SpaceX is working towards getting the Falcon 9 Block 5 certified for launching astronauts for NASA. SpaceX has built the crew Dragon space capsule. They still need to add new helium tanks to the Block 5. The Block 5 has been launched without the helium tanks. The first seven qualification launches will start next month or the month after with the Demo-1 flight to the space station.
As of June 2018, Dragon 2 was scheduled to carry its first crew of two NASA astronauts on a 14-day test flight mission to the ISS in 17 January 2019. Boeing’s CST-100 Starliner was originally was planning first astronauts in November 2018 but NASA said the Boeing launch is now likely to occur in 2019 or 2020.
The new helium bottles are composite overwrapped pressure vessels (COPVs). They store cold helium at high pressures for injection into the rocket’s propellant tanks. Various redesigns were needed for handling the frozen helium and liquid oxygen because of SpaceX accidents.
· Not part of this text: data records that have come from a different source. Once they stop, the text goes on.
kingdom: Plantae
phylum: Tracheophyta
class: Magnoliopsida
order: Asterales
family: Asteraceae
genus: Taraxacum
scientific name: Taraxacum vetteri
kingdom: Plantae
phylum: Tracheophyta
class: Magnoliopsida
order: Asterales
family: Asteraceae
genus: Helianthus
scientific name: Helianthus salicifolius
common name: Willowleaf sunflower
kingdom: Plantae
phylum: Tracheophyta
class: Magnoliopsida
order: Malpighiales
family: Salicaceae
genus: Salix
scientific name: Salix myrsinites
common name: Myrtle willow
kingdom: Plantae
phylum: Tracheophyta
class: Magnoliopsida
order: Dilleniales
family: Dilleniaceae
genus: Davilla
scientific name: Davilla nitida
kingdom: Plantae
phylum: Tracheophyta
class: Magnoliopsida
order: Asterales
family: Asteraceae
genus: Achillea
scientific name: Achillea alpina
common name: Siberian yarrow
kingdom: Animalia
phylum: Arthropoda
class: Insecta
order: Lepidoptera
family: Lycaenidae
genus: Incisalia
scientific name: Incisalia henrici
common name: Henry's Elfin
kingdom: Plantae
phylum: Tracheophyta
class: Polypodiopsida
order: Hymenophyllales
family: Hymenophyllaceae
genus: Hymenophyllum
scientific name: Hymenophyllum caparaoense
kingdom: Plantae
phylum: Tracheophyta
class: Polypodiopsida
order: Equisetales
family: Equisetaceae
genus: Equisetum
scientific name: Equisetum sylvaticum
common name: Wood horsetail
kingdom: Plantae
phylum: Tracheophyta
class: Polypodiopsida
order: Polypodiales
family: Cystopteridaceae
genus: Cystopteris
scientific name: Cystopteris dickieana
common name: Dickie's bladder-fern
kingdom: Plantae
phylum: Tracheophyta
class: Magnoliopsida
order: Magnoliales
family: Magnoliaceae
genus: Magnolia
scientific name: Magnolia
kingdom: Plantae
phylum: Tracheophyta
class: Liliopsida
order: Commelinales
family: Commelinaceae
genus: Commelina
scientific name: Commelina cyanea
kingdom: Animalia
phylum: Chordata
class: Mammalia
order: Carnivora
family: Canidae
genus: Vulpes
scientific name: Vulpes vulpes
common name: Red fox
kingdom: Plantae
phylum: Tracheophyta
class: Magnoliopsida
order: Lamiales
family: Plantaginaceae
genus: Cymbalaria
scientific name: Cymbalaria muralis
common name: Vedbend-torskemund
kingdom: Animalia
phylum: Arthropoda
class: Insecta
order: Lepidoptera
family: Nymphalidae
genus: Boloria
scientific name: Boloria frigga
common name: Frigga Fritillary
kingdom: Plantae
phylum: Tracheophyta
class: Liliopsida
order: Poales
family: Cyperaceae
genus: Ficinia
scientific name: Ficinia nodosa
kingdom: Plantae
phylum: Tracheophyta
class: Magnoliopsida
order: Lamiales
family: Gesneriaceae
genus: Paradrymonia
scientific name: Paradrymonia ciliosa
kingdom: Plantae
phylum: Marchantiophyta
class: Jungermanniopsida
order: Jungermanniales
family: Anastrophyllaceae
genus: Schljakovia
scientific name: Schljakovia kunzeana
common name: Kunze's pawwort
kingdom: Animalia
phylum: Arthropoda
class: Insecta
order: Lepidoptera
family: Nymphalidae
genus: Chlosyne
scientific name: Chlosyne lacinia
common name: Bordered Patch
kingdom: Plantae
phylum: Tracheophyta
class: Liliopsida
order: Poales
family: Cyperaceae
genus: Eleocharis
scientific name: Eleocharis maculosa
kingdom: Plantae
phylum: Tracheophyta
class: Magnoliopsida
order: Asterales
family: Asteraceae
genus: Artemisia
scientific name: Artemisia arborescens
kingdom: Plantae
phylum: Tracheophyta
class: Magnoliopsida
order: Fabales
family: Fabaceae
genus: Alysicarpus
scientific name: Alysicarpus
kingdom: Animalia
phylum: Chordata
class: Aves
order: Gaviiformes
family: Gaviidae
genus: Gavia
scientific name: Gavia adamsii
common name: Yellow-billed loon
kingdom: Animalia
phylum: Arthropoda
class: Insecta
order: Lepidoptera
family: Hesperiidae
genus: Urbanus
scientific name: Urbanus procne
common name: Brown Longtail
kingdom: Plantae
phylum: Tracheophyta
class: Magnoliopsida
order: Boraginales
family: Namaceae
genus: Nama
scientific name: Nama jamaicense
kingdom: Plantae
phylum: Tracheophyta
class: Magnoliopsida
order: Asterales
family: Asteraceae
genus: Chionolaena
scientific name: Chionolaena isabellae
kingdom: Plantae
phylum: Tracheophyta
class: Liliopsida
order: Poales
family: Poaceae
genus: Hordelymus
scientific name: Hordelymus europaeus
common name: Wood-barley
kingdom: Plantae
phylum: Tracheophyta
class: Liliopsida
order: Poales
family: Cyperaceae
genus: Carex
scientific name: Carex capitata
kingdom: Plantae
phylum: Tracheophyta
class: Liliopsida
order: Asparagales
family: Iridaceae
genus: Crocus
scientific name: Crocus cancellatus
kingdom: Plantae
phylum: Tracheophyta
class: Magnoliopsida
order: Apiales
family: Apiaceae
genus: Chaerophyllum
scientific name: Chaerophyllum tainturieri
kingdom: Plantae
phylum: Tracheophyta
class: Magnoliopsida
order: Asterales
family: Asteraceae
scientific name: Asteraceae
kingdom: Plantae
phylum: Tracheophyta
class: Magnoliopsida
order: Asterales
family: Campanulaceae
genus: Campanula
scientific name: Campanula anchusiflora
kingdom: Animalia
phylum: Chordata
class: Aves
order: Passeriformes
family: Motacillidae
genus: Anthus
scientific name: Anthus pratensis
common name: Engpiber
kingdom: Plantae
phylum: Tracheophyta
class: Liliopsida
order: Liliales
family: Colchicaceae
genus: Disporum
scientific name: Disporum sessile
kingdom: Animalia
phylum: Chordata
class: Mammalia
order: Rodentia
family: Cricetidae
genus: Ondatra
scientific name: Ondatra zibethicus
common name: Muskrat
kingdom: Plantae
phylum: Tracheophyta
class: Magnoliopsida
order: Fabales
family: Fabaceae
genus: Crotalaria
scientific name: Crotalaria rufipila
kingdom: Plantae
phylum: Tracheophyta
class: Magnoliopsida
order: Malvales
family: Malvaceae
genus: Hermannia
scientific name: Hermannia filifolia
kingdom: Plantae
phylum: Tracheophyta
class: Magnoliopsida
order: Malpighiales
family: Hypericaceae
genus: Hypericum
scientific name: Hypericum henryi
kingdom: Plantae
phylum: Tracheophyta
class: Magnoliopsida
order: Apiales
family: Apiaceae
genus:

Crew Dragon has an advanced emergency escape system (which was tested in the spring of 2015) to swiftly carry astronauts to safety if something were to go wrong, experiencing about the same G-forces as a ride at Disneyland.
SpaceX will be launching Block 5 rockets shortly for a satellite launch. Block 5 is intended for 10 reuses without refurbishment and up to 100 launches with refurbishment.
The goal is for Block 5 Falcon 9 to be turned around and relaunched within 24 hours.